» The problem
Could you render the lines below as a Markdown table with the columns "No." and "Line," numbering each row and skipping blank lines? Leave the pictures out of the answer.

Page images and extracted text

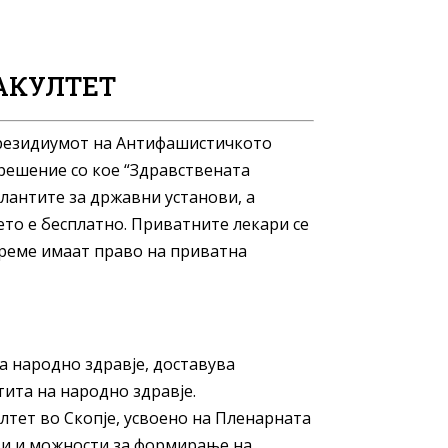
АКУЛТЕТ
Президиумот на Антифашистичкото
решение со кое “Здравствената
улантите за државни установи, а
то е бесплатно. Приватните лекари се
време имаат право на приватна
 народно здравје, доставува
ита на народно здравје.
тет во Скопје, усвоено на Пленарната
нови и можности за формирање на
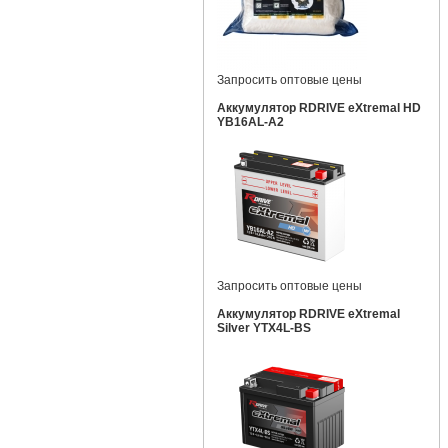
Запросить оптовые цены
Аккумулятор RDRIVE eXtremal HD
YB16AL-A2
Запросить оптовые цены
Аккумулятор RDRIVE eXtremal
Silver YTX4L-BS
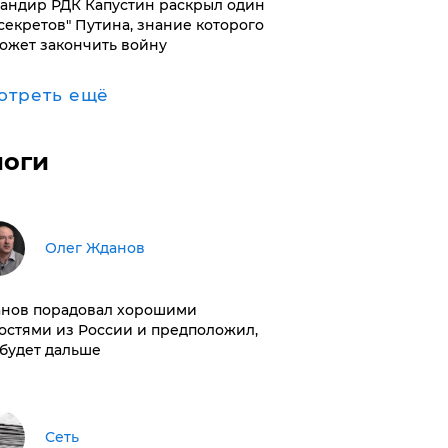
андир РДК Капустин раскрыл один
"секретов" Путина, знание которого
ожет закончить войну
отреть ещё
логи
Олег Жданов
нов порадовал хорошими
остями из России и предположил,
 будет дальше
Сеть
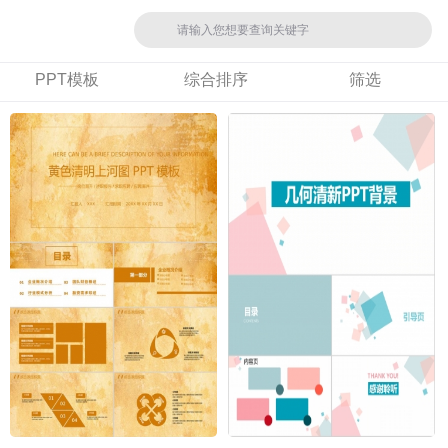
PPT模板
综合排序
筛选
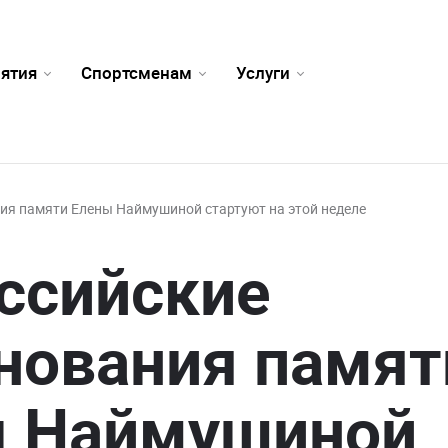
ятия
Спортсменам
Услуги
ия памяти Елены Наймушиной стартуют на этой неделе
ссийские
нования памят
ы Наймушиной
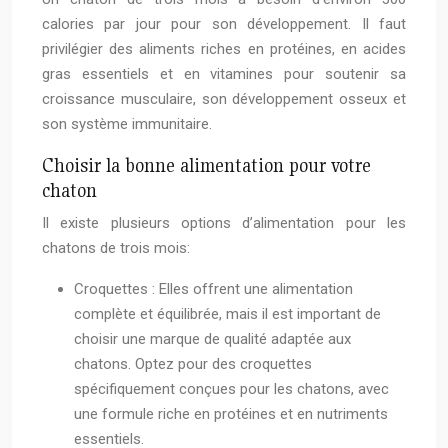
calories par jour pour son développement. Il faut
privilégier des aliments riches en protéines, en acides
gras essentiels et en vitamines pour soutenir sa
croissance musculaire, son développement osseux et
son système immunitaire.
Choisir la bonne alimentation pour votre
chaton
Il existe plusieurs options d’alimentation pour les
chatons de trois mois:
Croquettes : Elles offrent une alimentation
complète et équilibrée, mais il est important de
choisir une marque de qualité adaptée aux
chatons. Optez pour des croquettes
spécifiquement conçues pour les chatons, avec
une formule riche en protéines et en nutriments
essentiels.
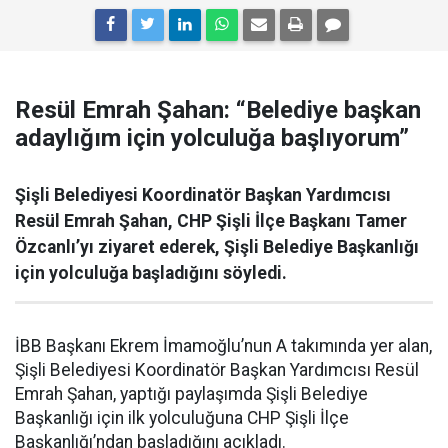
Resül Emrah Şahan: “Belediye başkan
adaylığım için yolculuğa başlıyorum”
Şişli Belediyesi Koordinatör Başkan Yardımcısı
Resül Emrah Şahan, CHP Şişli İlçe Başkanı Tamer
Özcanlı’yı ziyaret ederek, Şişli Belediye Başkanlığı
için yolculuğa başladığını söyledi.
İBB Başkanı Ekrem İmamoğlu’nun A takımında yer alan,
Şişli Belediyesi Koordinatör Başkan Yardımcısı Resül
Emrah Şahan, yaptığı paylaşımda Şişli Belediye
Başkanlığı için ilk yolculuğuna CHP Şişli İlçe
Başkanlığı’ndan başladığını açıkladı.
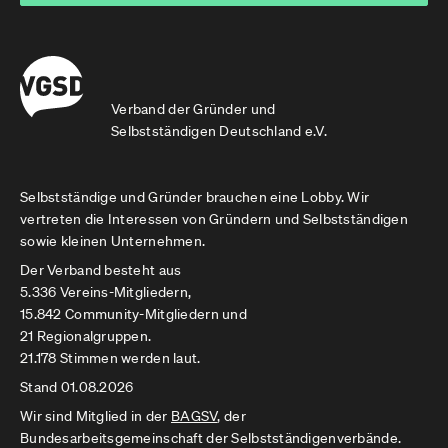
Verband der Gründer und
Selbstständigen Deutschland e.V.
Selbstständige und Gründer brauchen eine Lobby. Wir
vertreten die Interessen von Gründern und Selbstständigen
sowie kleinen Unternehmen.
Der Verband besteht aus
5.336 Vereins-Mitgliedern,
15.842 Community-Mitgliedern und
21 Regionalgruppen.
21.178 Stimmen werden laut.
Stand 01.08.2026
Wir sind Mitglied in der
BAGSV
, der
Bundesarbeitsgemeinschaft der Selbstständigenverbände.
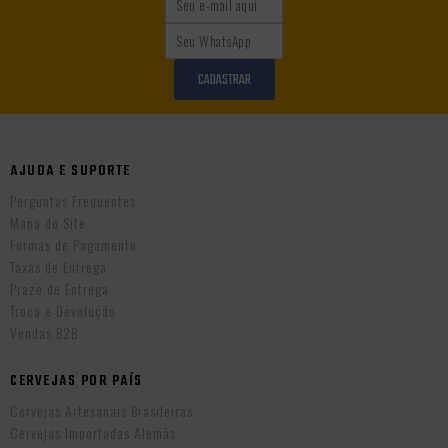
CADASTRAR
AJUDA E SUPORTE
Perguntas Frequentes
Mapa do Site
Formas de Pagamento
Taxas de Entrega
Prazo de Entrega
Troca e Devolução
Vendas B2B
CERVEJAS POR PAÍS
Cervejas Artesanais Brasileiras
Cervejas Importadas Alemãs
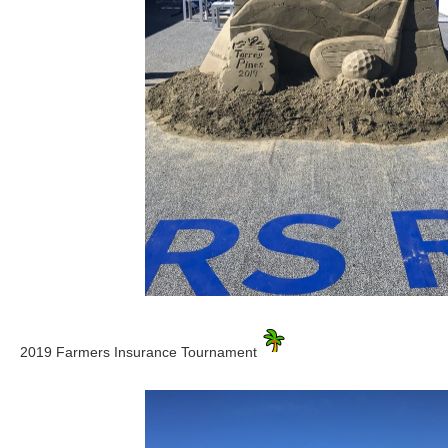
2019 Farmers Insurance Tournament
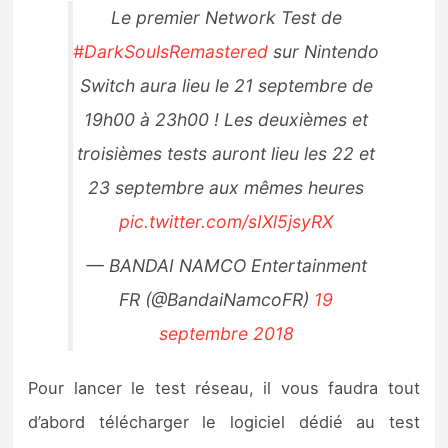
Le premier Network Test de
#DarkSoulsRemastered
sur Nintendo
Switch aura lieu le 21 septembre de
19h00 à 23h00 ! Les deuxièmes et
troisièmes tests auront lieu les 22 et
23 septembre aux mêmes heures
pic.twitter.com/sIXl5jsyRX
— BANDAI NAMCO Entertainment
FR (@BandaiNamcoFR)
19
septembre 2018
Pour lancer le test réseau, il vous faudra tout
d’abord télécharger le logiciel dédié au test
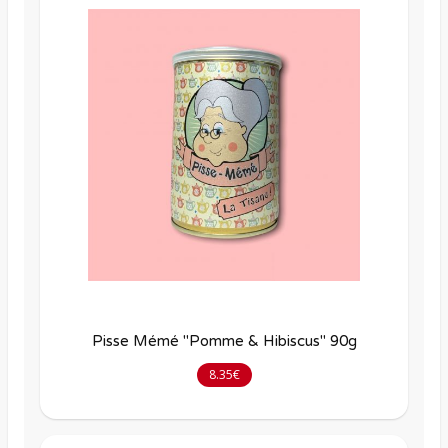
Pisse Mémé "Pomme & Hibiscus" 90g
8.35€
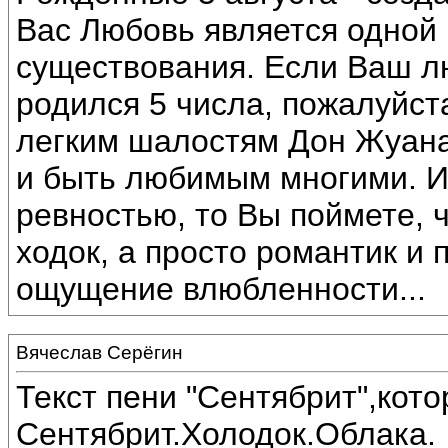
Вас Любовь является одной
существования. Если Ваш 
родился 5 числа, пожалуйста
легким шалостям Дон Жуана
и быть любимым многими. И
ревностью, то Вы поймете, 
ходок, а просто романтик и 
ощущение влюбленности...
Вячеслав Серёгин
Текст пени "Сентябрит",кот
Сентябрит.Холодок.Облака.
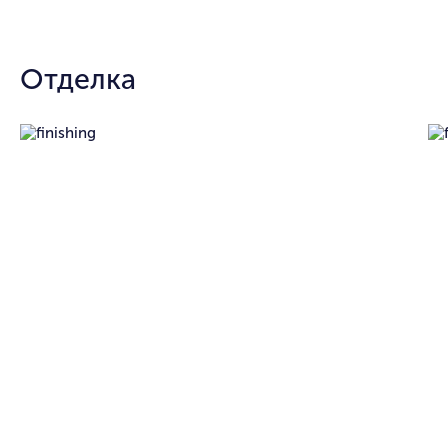
Отделка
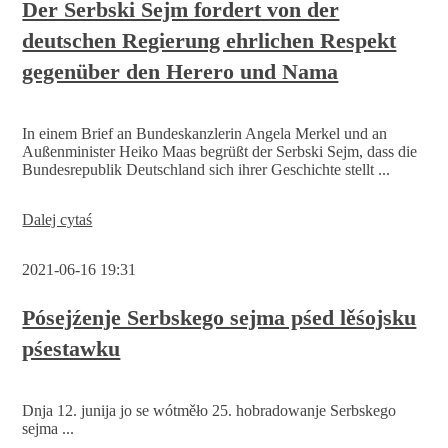
luda
Der Serbski Sejm fordert von der
a
deutschen Regierung ehrlichen Respekt
hupomina
te
gegenüber den Herero und Nama
z
tym
zwisujuce
pšawa
In einem Brief an Bundeskanzlerin Angela Merkel und an
Außenminister Heiko Maas begrüßt der Serbski Sejm, dass die
Bundesrepublik Deutschland sich ihrer Geschichte stellt ...
Der
Dalej cytaś
Serbski
Sejm
2021-06-16 19:31
fordert
von
der
Pósejźenje Serbskego sejma pśed lěśojsku
deutschen
pśestawku
Regierung
ehrlichen
Respekt
gegenüber
Dnja 12. junija jo se wótměło 25. hobradowanje Serbskego
den
sejma ...
Herero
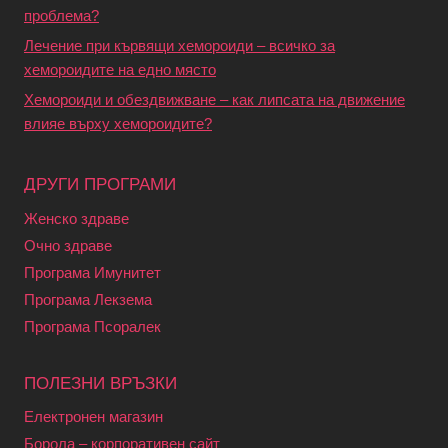
проблема?
Лечение при кървящи хемороиди – всичко за
хемороидите на едно място
Хемороиди и обездвижване – как липсата на движение
влияе върху хемороидите?
ДРУГИ ПРОГРАМИ
Женско здраве
Очно здраве
Програма Имунитет
Програма Лекзема
Програма Псоралек
ПОЛЕЗНИ ВРЪЗКИ
Електронен магазин
Борола – корпоративен сайт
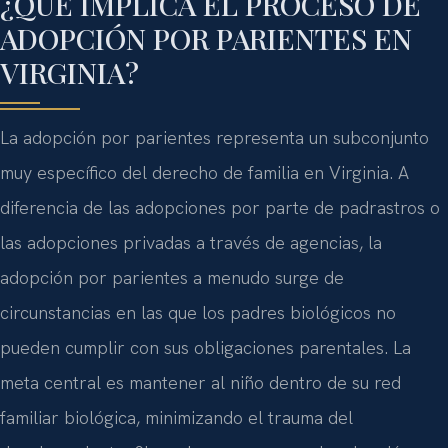
¿QUÉ IMPLICA EL PROCESO DE
ADOPCIÓN POR PARIENTES EN
VIRGINIA?
La adopción por parientes representa un subconjunto
muy específico del derecho de familia en Virginia. A
diferencia de las adopciones por parte de padrastros o
las adopciones privadas a través de agencias, la
adopción por parientes a menudo surge de
circunstancias en las que los padres biológicos no
pueden cumplir con sus obligaciones parentales. La
meta central es mantener al niño dentro de su red
familiar biológica, minimizando el trauma del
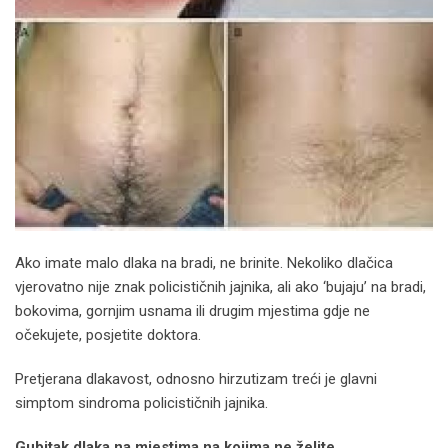
Ako imate malo dlaka na bradi, ne brinite. Nekoliko dlačica
vjerovatno nije znak policističnih jajnika, ali ako ‘bujaju’ na bradi,
bokovima, gornjim usnama ili drugim mjestima gdje ne
očekujete, posjetite doktora.
Pretjerana dlakavost, odnosno hirzutizam treći je glavni
simptom sindroma policističnih jajnika.
Gubitak dlaka na mjestima na kojima ne želite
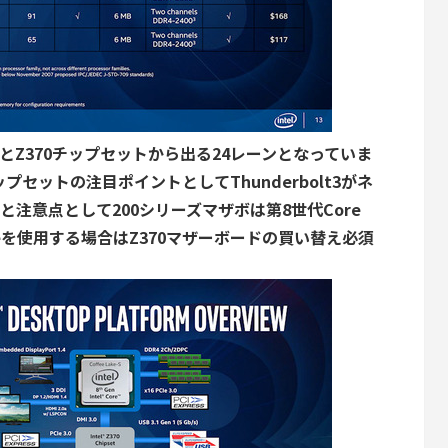
ーンとZ370チップセットから出る24レーンとなっていま
ップセットの注目ポイントとしてThunderbolt3がネ
注意点として200シリーズマザボは第8世代Core
eを使用する場合はZ370マザーボードの買い替え必須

» Output for this task
| No. | Line |
|---|---|
| 1 | АКУЛТЕТ |
| 2 | Президиумот на Антифашистичкото |
| 3 | решение со кое “Здравствената |
| 4 | улантите за државни установи, а |
| 5 | то е бесплатно. Приватните лекари се |
| 6 | време имаат право на приватна |
| 7 |  народно здравје, доставува |
| 8 | ита на народно здравје. |
| 9 | тет во Скопје, усвоено на Пленарната |
| 10 | нови и можности за формирање на |
| 11 | Запросить оптовые цены |
| 12 | Аккумулятор RDRIVE eXtremal HD |
| 13 | YB16AL-A2 |
| 14 | Запросить оптовые цены |
| 15 | Аккумулятор RDRIVE eXtremal |
| 16 | Silver YTX4L-BS |
| 17 | андир РДК Капустин раскрыл один |
| 18 | "секретов" Путина, знание которого |
| 19 | ожет закончить войну |
| 20 | отреть ещё |
| 21 | логи |
| 22 | Олег Жданов |
| 23 | нов порадовал хорошими |
| 24 | остями из России и предположил, |
| 25 |  будет дальше |
| 26 | Сеть |
| 27 | PPT模板 |
| 28 | 综合排序 |
| 29 | 筛选 |
| 30 | ятия |
| 31 | Спортсменам |
| 32 | Услуги |
| 33 | ия памяти Елены Наймушиной стартуют на этой неделе |
| 34 | ссийские |
| 35 | нования памят |
| 36 | ы Наймушиной |
| 37 | calories par jour pour son développement. Il faut |
| 38 | privilégier des aliments riches en protéines, en acides |
| 39 | gras essentiels et en vitamines pour soutenir sa |
| 40 | croissance musculaire, son développement osseux et |
| 41 | son système immunitaire. |
| 42 | Choisir la bonne alimentation pour votre |
| 43 | chaton |
| 44 | Il existe plusieurs options d’alimentation pour les |
| 45 | chatons de trois mois: |
| 46 | Croquettes : Elles offrent une alimentation |
| 47 | complète et équilibrée, mais il est important de |
| 48 | choisir une marque de qualité adaptée aux |
| 49 | chatons. Optez pour des croquettes |
| 50 | spécifiquement conçues pour les chatons, avec |
| 51 | une formule riche en protéines et en nutriments |
| 52 | essentiels. |
| 53 | Resül Emrah Şahan: “Belediye başkan |
| 54 | adaylığım için yolculuğa başlıyorum” |
| 55 | Şişli Belediyesi Koordinatör Başkan Yardımcısı |
| 56 | Resül Emrah Şahan, CHP Şişli İlçe Başkanı Tamer |
| 57 | Özcanlı’yı ziyaret ederek, Şişli Belediye Başkanlığı |
| 58 | için yolculuğa başladığını söyledi. |
| 59 | İBB Başkanı Ekrem İmamoğlu’nun A takımında yer alan, |
| 60 | Şişli Belediyesi Koordinatör Başkan Yardımcısı Resül |
| 61 | Emrah Şahan, yaptığı paylaşımda Şişli Belediye |
| 62 | Başkanlığı için ilk yolculuğuna CHP Şişli İlçe |
| 63 | Başkanlığı’ndan başladığını açıkladı. |
| 64 | Verband der Gründer und |
| 65 | Selbstständigen Deutschland e.V. |
| 66 | Selbstständige und Gründer brauchen eine Lobby. Wir |
| 67 | vertreten die Interessen von Gründern und Selbstständigen |
| 68 | sowie kleinen Unternehmen. |
| 69 | Der Verband besteht aus |
| 70 | 5.336 Vereins-Mitgliedern, |
| 71 | 15.842 Community-Mitgliedern und |
| 72 | 21 Regionalgruppen. |
| 73 | 21.178 Stimmen werden laut. |
| 74 | Stand 01.08.2026 |
| 75 | Wir sind Mitglied in der |
| 76 | BAGSV |
| 77 | , der |
| 78 | Bundesarbeitsgemeinschaft der Selbstständigenverbände. |
| 79 | CADASTRAR |
| 80 | AJUDA E SUPORTE |
| 81 | Perguntas Frequentes |
| 82 | Mapa do Site |
| 83 | Formas de Pagamento |
| 84 | Taxas de Entrega |
| 85 | Prazo de Entrega |
| 86 | Troca e Devolução |
| 87 | Vendas B2B |
| 88 | CERVEJAS POR PAÍS |
| 89 | Cervejas Artesanais Brasileiras |
| 90 | Cervejas Importadas Alemãs |
| 91 | 2019 Farmers Insurance Tournament |
| 92 | Le premier Network Test de |
| 93 | #DarkSoulsRemastered |
| 94 | sur Nintendo |
| 95 | Switch aura lieu le 21 septembre de |
| 96 | 19h00 à 23h00 ! Les deuxièmes et |
| 97 | troisièmes tests auront lieu les 22 et |
| 98 | 23 septembre aux mêmes heures |
| 99 | pic.twitter.com/sIXl5jsyRX |
| 100 | — BANDAI NAMCO Entertainment |
| 101 | FR (@BandaiNamcoFR) |
| 102 | 19 |
| 103 | septembre 2018 |
| 104 | Pour lancer le test réseau, il vous faudra tout |
| 105 | d’abord télécharger le logiciel dédié au test |
| 106 | Pisse Mémé "Pomme & Hibiscus" 90g |
| 107 | 8.35€ |
| 108 | Вас Любовь является одной |
| 109 | существования. Если Ваш  |
| 110 | родился 5 числа, пожалуйста |
| 111 | легким шалостям Дон Жуана |
| 112 | и быть любимым многими. И |
| 113 | ревностью, то Вы поймете,  |
| 114 | ходок, а просто романтик и  |
| 115 | ощущение влюбленности... |
| 116 | Вячеслав Серёгин |
| 117 | Текст пени "Сентябрит",кот |
| 118 | Сентябрит.Холодок.Облака. |
| 119 | Отделка |
| 120 | luda |
| 121 | Der Serbski Sejm fordert von der |
| 122 | a |
| 123 | deutschen Regierung ehrlichen Respekt |
| 124 | hupomina |
| 125 | te |
| 126 | gegenüber den Herero und Nama |
| 127 | z |
| 128 | tym |
| 129 | zwisujuce |
| 130 | pšawa |
| 131 | In einem Brief an Bundeskanzlerin Angela Merkel und an |
| 132 | Außenminister Heiko Maas begrüßt der Serbski Sejm, dass die |
| 133 | Bundesrepublik Deutschland sich ihrer Geschichte stellt ... |
| 134 | Der |
| 135 | Dalej cytaś |
| 136 | Serbski |
| 137 | Sejm |
| 138 | 2021-06-16 19:31 |
| 139 | fordert |
| 140 | von |
| 141 | der |
| 142 | Pósejźenje Serbskego sejma pśed lěśojsku |
| 143 | deutschen |
| 144 | pśestawku |
| 145 | Regierung |
| 146 | ehrlichen |
| 147 | Respekt |
| 148 | gegenüber |
| 149 | Dnja 12. junija jo se wótměło 25. hobradowanje Serbskego |
| 150 | den |
| 151 | sejma ... |
| 152 | Herero |
| 153 | проблема? |
| 154 | Лечение при кървящи хемороиди – всичко за |
| 155 | хемороидите на едно място |
| 156 | Хемороиди и обездвижване – как липсата на движение |
| 157 | влияе върху хемороидите? |
| 158 | ДРУГИ ПРОГРАМИ |
| 159 | Женско здраве |
| 160 | Очно здраве |
| 161 | Програма Имунитет |
| 162 | Програма Лекзема |
| 163 | Програма Псоралек |
| 164 | ПОЛЕЗНИ ВРЪЗКИ |
| 165 | Електронен магазин |
| 166 | Борола – корпоративен сайт |
| 167 | ¿QUÉ IMPLICA EL PROCESO DE |
| 168 | ADOPCIÓN POR PARIENTES EN |
| 169 | VIRGINIA? |
| 170 | La adopción por parientes representa un subconjunto |
| 171 | muy específico del derecho de familia en Virginia. A |
| 172 | diferencia de las adopciones por parte de padrastros o |
| 173 | las adopciones privadas a través de agencias, la |
| 174 | adopción por parientes a menudo surge de |
| 175 | circunstancias en las que los padres biológicos no |
| 176 | pueden cumplir con sus obligaciones parentales. La |
| 177 | meta central es mantener al niño dentro de su red |
| 178 | familiar biológica, minimizando el trauma del |
| 179 | Ako imate malo dlaka na bradi, ne brinite. Nekoliko dlačica |
| 180 | vjerovatno nije znak policističnih jajnika, ali ako ‘bujaju’ na bradi, |
| 181 | bokovima, gornjim usnama ili drugim mjestima gdje ne |
| 182 | očekujete, posjetite doktora. |
| 183 | Pretjerana dlakavost, odnosno hirzutizam treći je glavni |
| 184 | simptom sindroma policističnih jajnika. |
| 185 | Gubitak dlaka na mjestima na kojima ne želite |
| 186 | ーンとZ370チップセットから出る24レーンとなっていま |
| 187 | ップセットの注目ポイントとしてThunderbolt3がネ |
| 188 | 注意点として200シリーズマザボは第8世代Core |
| 189 | eを使用する場合はZ370マザーボードの買い替え必須 |